Des danses tournées vers la rencontre

Abstraites et en lien profond avec une forme de spiritualité, les pièces de la chorégraphe algérienne Nacera Belaza cherchent à toucher l’âme. L’esprit de sa danse est d’emblée tourné vers la rencontre. Nacera Belaza, qui danse avec sa sœur Dalila Belaza, est venue en Indonésie avec deux spectacles coproduits par la Biennale de la Danse de Lyon et le Festival d’Avignon, événements majeurs pour la danse contemporaine dans le monde : "Le Temps scellé", créé à la Biennale de Lyon en 2010, et deux solos qui ont été présentés à Jakarta et à Surabaya en avant-première du Festival d’Avignon 2012.

Deux solos pour une performance artistique unique

L’écriture intimiste de Nacera Belaza peut sembler, au premier abord, difficile. Le premier solo (Dalila Belaza) est présenté dans un décor tendu de noir, une salle plongée dans le noir, une faible lumière qui éclaire les lents mouvements de la danseuse, et une musique presque inaudible au début, faite d’échos, de pas, de portes ouvertes ou fermées, de conversations chuchotées, qui s’amplifie jusqu’à devenir lancinante, jusqu’à remplir l’espace de "lumière" et renvoyer le mouvement de la danse, toujours aussi mesuré, au spectateur, muet d’effroi ou d’admiration devant cette performance d’artiste unique.
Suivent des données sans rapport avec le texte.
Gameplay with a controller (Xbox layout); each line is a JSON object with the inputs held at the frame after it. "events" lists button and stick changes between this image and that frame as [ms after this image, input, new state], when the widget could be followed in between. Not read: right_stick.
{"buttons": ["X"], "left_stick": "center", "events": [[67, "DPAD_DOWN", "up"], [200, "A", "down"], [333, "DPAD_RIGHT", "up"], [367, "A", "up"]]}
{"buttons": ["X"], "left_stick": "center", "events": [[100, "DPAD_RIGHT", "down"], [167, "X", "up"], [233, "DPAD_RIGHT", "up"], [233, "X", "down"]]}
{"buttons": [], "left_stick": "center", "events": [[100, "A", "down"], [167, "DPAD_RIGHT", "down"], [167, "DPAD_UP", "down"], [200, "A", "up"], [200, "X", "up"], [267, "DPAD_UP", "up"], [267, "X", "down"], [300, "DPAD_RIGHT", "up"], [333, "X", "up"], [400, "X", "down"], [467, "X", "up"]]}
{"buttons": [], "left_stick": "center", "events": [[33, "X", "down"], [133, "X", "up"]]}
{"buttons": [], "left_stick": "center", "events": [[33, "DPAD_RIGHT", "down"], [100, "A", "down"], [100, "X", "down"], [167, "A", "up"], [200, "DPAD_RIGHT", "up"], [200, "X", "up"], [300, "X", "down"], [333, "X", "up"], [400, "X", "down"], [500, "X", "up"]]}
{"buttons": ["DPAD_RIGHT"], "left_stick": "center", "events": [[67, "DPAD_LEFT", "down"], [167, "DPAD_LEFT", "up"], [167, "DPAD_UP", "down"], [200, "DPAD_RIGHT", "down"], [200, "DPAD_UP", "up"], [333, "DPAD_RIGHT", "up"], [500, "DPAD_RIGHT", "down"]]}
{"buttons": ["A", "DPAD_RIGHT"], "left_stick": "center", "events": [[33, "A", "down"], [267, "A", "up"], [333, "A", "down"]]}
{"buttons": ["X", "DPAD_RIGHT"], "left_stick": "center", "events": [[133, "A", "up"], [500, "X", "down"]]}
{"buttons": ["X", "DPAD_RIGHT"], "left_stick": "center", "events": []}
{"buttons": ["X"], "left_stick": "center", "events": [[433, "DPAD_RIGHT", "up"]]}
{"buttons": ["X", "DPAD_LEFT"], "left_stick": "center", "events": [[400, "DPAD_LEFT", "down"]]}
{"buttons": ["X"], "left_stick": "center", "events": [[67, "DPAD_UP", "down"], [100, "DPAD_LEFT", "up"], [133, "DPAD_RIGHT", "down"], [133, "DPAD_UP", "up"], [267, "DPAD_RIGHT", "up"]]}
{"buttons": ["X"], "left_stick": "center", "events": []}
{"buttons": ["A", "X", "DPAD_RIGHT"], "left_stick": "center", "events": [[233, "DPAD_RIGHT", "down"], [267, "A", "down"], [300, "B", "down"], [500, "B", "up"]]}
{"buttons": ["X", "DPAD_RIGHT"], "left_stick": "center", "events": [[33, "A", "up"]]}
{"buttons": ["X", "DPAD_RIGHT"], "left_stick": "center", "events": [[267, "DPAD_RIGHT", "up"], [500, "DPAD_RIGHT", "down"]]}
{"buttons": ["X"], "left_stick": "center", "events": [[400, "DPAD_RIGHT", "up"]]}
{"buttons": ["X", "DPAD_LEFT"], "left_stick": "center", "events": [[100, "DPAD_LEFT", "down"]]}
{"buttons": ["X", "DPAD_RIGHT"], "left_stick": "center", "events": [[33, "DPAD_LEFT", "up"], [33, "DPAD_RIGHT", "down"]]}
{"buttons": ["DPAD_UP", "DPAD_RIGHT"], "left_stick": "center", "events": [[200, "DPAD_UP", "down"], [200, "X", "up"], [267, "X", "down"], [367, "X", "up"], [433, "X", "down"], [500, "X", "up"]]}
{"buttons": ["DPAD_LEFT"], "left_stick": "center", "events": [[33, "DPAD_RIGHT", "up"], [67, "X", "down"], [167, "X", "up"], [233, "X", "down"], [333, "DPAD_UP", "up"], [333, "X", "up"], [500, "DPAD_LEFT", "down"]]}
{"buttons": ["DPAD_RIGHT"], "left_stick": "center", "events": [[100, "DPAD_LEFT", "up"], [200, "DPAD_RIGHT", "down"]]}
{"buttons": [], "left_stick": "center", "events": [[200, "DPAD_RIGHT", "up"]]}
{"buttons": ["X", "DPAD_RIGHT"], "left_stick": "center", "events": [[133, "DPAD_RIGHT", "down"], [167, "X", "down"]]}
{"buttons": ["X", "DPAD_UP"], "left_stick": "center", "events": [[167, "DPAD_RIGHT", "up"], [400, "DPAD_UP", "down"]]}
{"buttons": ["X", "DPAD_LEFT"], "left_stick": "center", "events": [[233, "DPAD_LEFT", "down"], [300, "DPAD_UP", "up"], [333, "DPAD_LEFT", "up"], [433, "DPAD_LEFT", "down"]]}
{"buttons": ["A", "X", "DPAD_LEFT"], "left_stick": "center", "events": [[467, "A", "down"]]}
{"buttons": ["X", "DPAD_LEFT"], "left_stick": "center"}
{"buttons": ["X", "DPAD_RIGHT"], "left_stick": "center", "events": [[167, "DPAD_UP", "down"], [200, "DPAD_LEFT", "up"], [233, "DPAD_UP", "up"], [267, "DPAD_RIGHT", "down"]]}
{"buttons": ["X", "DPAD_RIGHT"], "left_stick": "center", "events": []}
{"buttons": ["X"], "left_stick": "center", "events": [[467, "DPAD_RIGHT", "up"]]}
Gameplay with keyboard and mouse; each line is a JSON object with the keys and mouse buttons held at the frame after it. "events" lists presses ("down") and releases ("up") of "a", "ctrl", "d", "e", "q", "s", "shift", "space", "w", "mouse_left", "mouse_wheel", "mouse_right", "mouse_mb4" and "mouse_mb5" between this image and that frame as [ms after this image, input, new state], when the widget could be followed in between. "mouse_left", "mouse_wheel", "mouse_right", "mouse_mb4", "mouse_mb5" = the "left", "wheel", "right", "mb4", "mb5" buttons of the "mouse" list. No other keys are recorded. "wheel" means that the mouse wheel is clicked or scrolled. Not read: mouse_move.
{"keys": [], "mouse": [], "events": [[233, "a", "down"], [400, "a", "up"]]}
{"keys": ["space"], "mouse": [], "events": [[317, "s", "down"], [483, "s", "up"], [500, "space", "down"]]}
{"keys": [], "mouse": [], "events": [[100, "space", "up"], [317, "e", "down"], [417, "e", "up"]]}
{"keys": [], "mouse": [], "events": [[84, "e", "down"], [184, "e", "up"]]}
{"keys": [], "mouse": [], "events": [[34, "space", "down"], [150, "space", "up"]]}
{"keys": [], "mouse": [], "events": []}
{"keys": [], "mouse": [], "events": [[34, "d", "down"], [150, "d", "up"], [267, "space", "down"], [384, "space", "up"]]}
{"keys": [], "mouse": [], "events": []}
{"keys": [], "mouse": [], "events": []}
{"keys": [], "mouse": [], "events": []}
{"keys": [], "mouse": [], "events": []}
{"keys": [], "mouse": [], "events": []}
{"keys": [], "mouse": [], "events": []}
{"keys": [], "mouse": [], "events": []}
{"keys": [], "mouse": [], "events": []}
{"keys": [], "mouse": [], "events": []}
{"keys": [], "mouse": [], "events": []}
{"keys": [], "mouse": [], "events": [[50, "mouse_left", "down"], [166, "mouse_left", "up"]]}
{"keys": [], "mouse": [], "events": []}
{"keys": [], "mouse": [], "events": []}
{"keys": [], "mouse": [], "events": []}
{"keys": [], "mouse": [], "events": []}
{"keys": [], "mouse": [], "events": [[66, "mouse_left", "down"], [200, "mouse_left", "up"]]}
Quand la musique et la danse s’arrêtent, brutalement, le public reste silencieux, en attente du second solo (Nacera Belaza) qui nous entraîne, toujours dans une semi-obscurité, dans une danse obsédante, qui occupe une modeste partie de l’espace. Nacera Belaza devient derviche-tourneur, elle tourne et tourne sur elle-même, les bras légers et élégants accompagnant sans aucune brusquerie ce tourbillon enivrant, comme si la danseuse voulait faire passer et imprimer dans la mémoire du spectateur ce que la danse a de plus en commun avec l’abstraction et le pur esprit.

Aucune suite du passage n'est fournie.